» **Supplied information**:
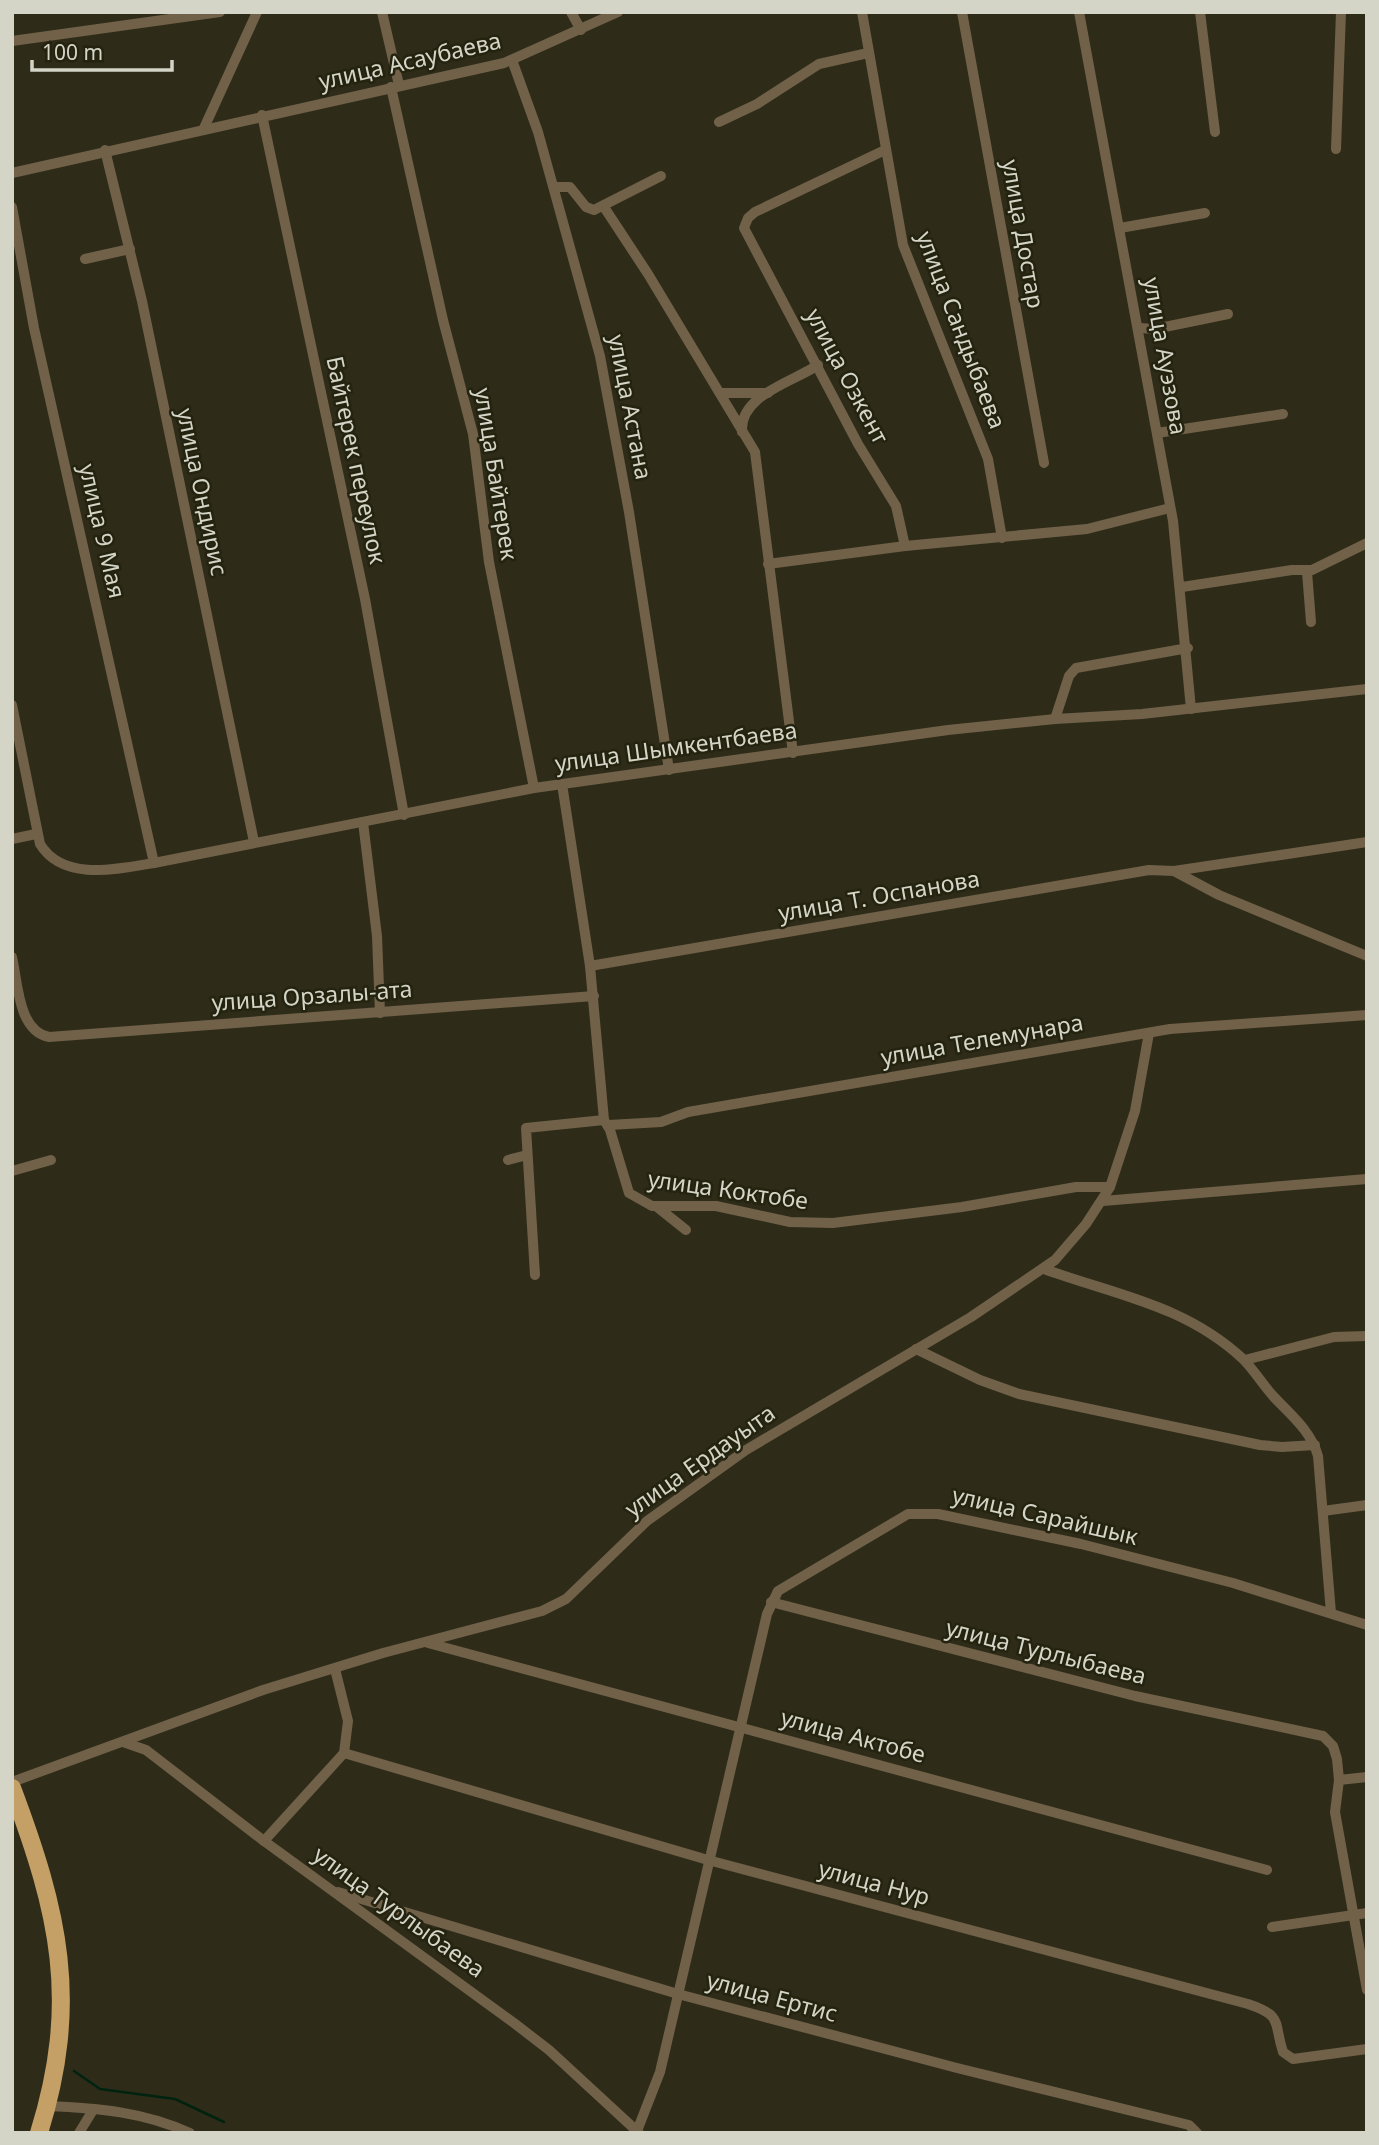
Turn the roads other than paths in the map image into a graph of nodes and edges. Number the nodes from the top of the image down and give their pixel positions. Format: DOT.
graph roads {
  1 [pos="220,12"];
  2 [pos="257,12"];
  3 [pos="382,12"];
  4 [pos="571,12"];
  5 [pos="618,12"];
  6 [pos="862,12"];
  7 [pos="962,12"];
  8 [pos="1079,12"];
  9 [pos="1200,12"];
  10 [pos="1341,12"];
  11 [pos="581,30"];
  12 [pos="12,41"];
  13 [pos="868,53"];
  14 [pos="512,60"];
  15 [pos="395,86"];
  16 [pos="262,115"];
  17 [pos="719,122"];
  18 [pos="204,128"];
  19 [pos="1214,132"];
  20 [pos="1336,149"];
  21 [pos="105,150"];
  22 [pos="885,150"];
  23 [pos="12,173"];
  24 [pos="661,176"];
  25 [pos="554,187"];
  26 [pos="12,207"];
  27 [pos="604,207"];
  28 [pos="1205,213"];
  29 [pos="1120,228"];
  30 [pos="130,249"];
  31 [pos="85,259"];
  32 [pos="1228,314"];
  33 [pos="1139,328"];
  34 [pos="818,365"];
  35 [pos="720,393"];
  36 [pos="768,393"];
  37 [pos="1283,414"];
  38 [pos="743,432"];
  39 [pos="1157,433"];
  40 [pos="1044,463"];
  41 [pos="1170,508"];
  42 [pos="1002,538"];
  43 [pos="1367,543"];
  44 [pos="905,546"];
  45 [pos="768,564"];
  46 [pos="1307,572"];
  47 [pos="1182,587"];
  48 [pos="1311,622"];
  49 [pos="1188,648"];
  50 [pos="1367,689"];
  51 [pos="12,705"];
  52 [pos="1191,709"];
  53 [pos="1055,719"];
  54 [pos="793,753"];
  55 [pos="669,770"];
  56 [pos="562,784"];
  57 [pos="534,788"];
  58 [pos="404,815"];
  59 [pos="363,822"];
  60 [pos="36,834"];
  61 [pos="12,839"];
  62 [pos="254,842"];
  63 [pos="1367,842"];
  64 [pos="154,863"];
  65 [pos="1174,871"];
  66 [pos="1367,956"];
  67 [pos="12,957"];
  68 [pos="590,966"];
  69 [pos="594,996"];
  70 [pos="380,1013"];
  71 [pos="1367,1015"];
  72 [pos="1149,1033"];
  73 [pos="606,1123"];
  74 [pos="527,1155"];
  75 [pos="51,1160"];
  76 [pos="508,1160"];
  77 [pos="12,1171"];
  78 [pos="1367,1180"];
  79 [pos="1111,1187"];
  80 [pos="1103,1201"];
  81 [pos="656,1206"];
  82 [pos="685,1230"];
  83 [pos="1044,1269"];
  84 [pos="535,1275"];
  85 [pos="1367,1336"];
  86 [pos="916,1349"];
  87 [pos="1245,1360"];
  88 [pos="1315,1445"];
  89 [pos="1367,1505"];
  90 [pos="1323,1511"];
  91 [pos="771,1602"];
  92 [pos="1331,1613"];
  93 [pos="1367,1625"];
  94 [pos="428,1642"];
  95 [pos="334,1669"];
  96 [pos="741,1727"];
  97 [pos="123,1742"];
  98 [pos="344,1753"];
  99 [pos="1367,1777"];
  100 [pos="1339,1780"];
  101 [pos="12,1782"];
  102 [pos="12,1788"];
  103 [pos="264,1841"];
  104 [pos="708,1860"];
  105 [pos="1267,1870"];
  106 [pos="338,1892"];
  107 [pos="1367,1913"];
  108 [pos="1353,1914"];
  109 [pos="1272,1927"];
  110 [pos="1367,1990"];
  111 [pos="678,1994"];
  112 [pos="1367,2049"];
  113 [pos="47,2106"];
  114 [pos="93,2110"];
  115 [pos="638,2132"];
  116 [pos="39,2133"];
  117 [pos="79,2133"];
  118 [pos="190,2133"];
  119 [pos="1196,2133"];
  1 -- 12 [label="street"];
  2 -- 18 [label="street"];
  3 -- 15 [label="street, улица Байтерек"];
  4 -- 11 [label="street"];
  5 -- 11 [label="street, улица Асаубаева"];
  6 -- 13 [label="street, улица Сандыбаева"];
  7 -- 40 [label="street, улица Достар"];
  8 -- 29 [label="street, улица Ауэзова"];
  9 -- 19 [label="street"];
  10 -- 20 [label="street"];
  11 -- 14 [label="street, улица Асаубаева"];
  13 -- 17 [label="street"];
  13 -- 22 [label="street, улица Сандыбаева"];
  14 -- 15 [label="street, улица Асаубаева"];
  14 -- 25 [label="street, улица Астана"];
  15 -- 16 [label="street, улица Асаубаева"];
  15 -- 57 [label="street, улица Байтерек"];
  16 -- 18 [label="street, улица Асаубаева"];
  16 -- 58 [label="street, Байтерек переулок"];
  18 -- 21 [label="street, улица Асаубаева"];
  21 -- 23 [label="street, улица Асаубаева"];
  21 -- 30 [label="street, улица Ондирис"];
  22 -- 34 [label="street, улица Озкент"];
  22 -- 42 [label="street, улица Сандыбаева"];
  24 -- 27 [label="street"];
  25 -- 27 [label="street"];
  25 -- 55 [label="street, улица Астана"];
  26 -- 64 [label="street, улица 9 Мая"];
  27 -- 35 [label="street"];
  28 -- 29 [label="street"];
  29 -- 33 [label="street, улица Ауэзова"];
  30 -- 31 [label="street"];
  30 -- 62 [label="street, улица Ондирис"];
  32 -- 33 [label="street"];
  33 -- 39 [label="street, улица Ауэзова"];
  34 -- 36 [label="street"];
  34 -- 44 [label="street, улица Озкент"];
  35 -- 36 [label="street"];
  35 -- 38 [label="street"];
  36 -- 38 [label="street"];
  37 -- 39 [label="street"];
  38 -- 45 [label="street"];
  39 -- 41 [label="street, улица Ауэзова"];
  41 -- 42 [label="street"];
  41 -- 47 [label="street, улица Ауэзова"];
  42 -- 44 [label="street"];
  43 -- 46 [label="street"];
  44 -- 45 [label="street"];
  45 -- 54 [label="street"];
  46 -- 47 [label="street"];
  46 -- 48 [label="street"];
  47 -- 49 [label="street, улица Ауэзова"];
  49 -- 52 [label="street, улица Ауэзова"];
  49 -- 53 [label="street"];
  50 -- 52 [label="street, улица Шымкентбаева"];
  51 -- 60 [label="street"];
  52 -- 53 [label="street, улица Шымкентбаева"];
  53 -- 54 [label="street, улица Шымкентбаева"];
  54 -- 55 [label="street, улица Шымкентбаева"];
  55 -- 56 [label="street, улица Шымкентбаева"];
  56 -- 57 [label="street, улица Шымкентбаева"];
  56 -- 68 [label="street, улица Коктобе"];
  57 -- 58 [label="street, улица Шымкентбаева"];
  58 -- 59 [label="street, улица Шымкентбаева"];
  59 -- 62 [label="street, улица Шымкентбаева"];
  59 -- 70 [label="street"];
  60 -- 61 [label="street"];
  60 -- 64 [label="street, улица Шымкентбаева"];
  62 -- 64 [label="street, улица Шымкентбаева"];
  63 -- 65 [label="street, улица Т. Оспанова"];
  65 -- 66 [label="street, улица Т. Оспанова"];
  65 -- 68 [label="street, улица Т. Оспанова"];
  67 -- 70 [label="street, улица Орзалы-ата"];
  68 -- 69 [label="street, улица Коктобе"];
  69 -- 70 [label="street, улица Орзалы-ата"];
  69 -- 73 [label="street, улица Коктобе"];
  71 -- 72 [label="street, улица Телемунара"];
  72 -- 73 [label="street, улица Телемунара"];
  72 -- 79 [label="street, улица Ердауыта"];
  73 -- 74 [label="street, улица Телемунара"];
  73 -- 81 [label="street, улица Коктобе"];
  74 -- 76 [label="street"];
  74 -- 84 [label="street"];
  75 -- 77 [label="street"];
  78 -- 80 [label="street"];
  79 -- 80 [label="street, улица Ердауыта"];
  79 -- 81 [label="street, улица Коктобе"];
  80 -- 83 [label="street, улица Ердауыта"];
  81 -- 82 [label="street"];
  83 -- 86 [label="street, улица Ердауыта"];
  83 -- 87 [label="street"];
  85 -- 87 [label="street"];
  86 -- 88 [label="street"];
  86 -- 94 [label="street, улица Ердауыта"];
  87 -- 88 [label="street"];
  88 -- 90 [label="street"];
  89 -- 90 [label="street"];
  90 -- 92 [label="street"];
  91 -- 92 [label="street, улица Сарайшык"];
  91 -- 96 [label="street"];
  91 -- 100 [label="street, улица Турлыбаева"];
  92 -- 93 [label="street, улица Сарайшык"];
  94 -- 95 [label="street, улица Ердауыта"];
  94 -- 96 [label="street, улица Актобе"];
  95 -- 97 [label="street, улица Ердауыта"];
  95 -- 98 [label="street"];
  96 -- 104 [label="street"];
  96 -- 105 [label="street, улица Актобе"];
  97 -- 101 [label="street, улица Ердауыта"];
  97 -- 103 [label="street, улица Турлыбаева"];
  98 -- 103 [label="street"];
  98 -- 104 [label="street, улица Нур"];
  99 -- 100 [label="street"];
  100 -- 108 [label="street"];
  102 -- 113 [label="highway"];
  103 -- 106 [label="street, улица Турлыбаева"];
  104 -- 111 [label="street"];
  104 -- 112 [label="street, улица Нур"];
  106 -- 111 [label="street, улица Ертис"];
  106 -- 115 [label="street, улица Турлыбаева"];
  107 -- 108 [label="street"];
  108 -- 109 [label="street"];
  108 -- 110 [label="street"];
  111 -- 115 [label="street"];
  111 -- 119 [label="street, улица Ертис"];
  113 -- 114 [label="street"];
  113 -- 116 [label="highway"];
  114 -- 117 [label="street"];
  114 -- 118 [label="street"];
}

» **The problem**: Only the lines containing the string "roads" are needed; pull them out of the records.

» **Result of the task**:
Turn the roads other than paths in the map image into a graph of nodes and edges. Number the nodes from the top of the image down and give their pixel positions. Format: DOT.
graph roads {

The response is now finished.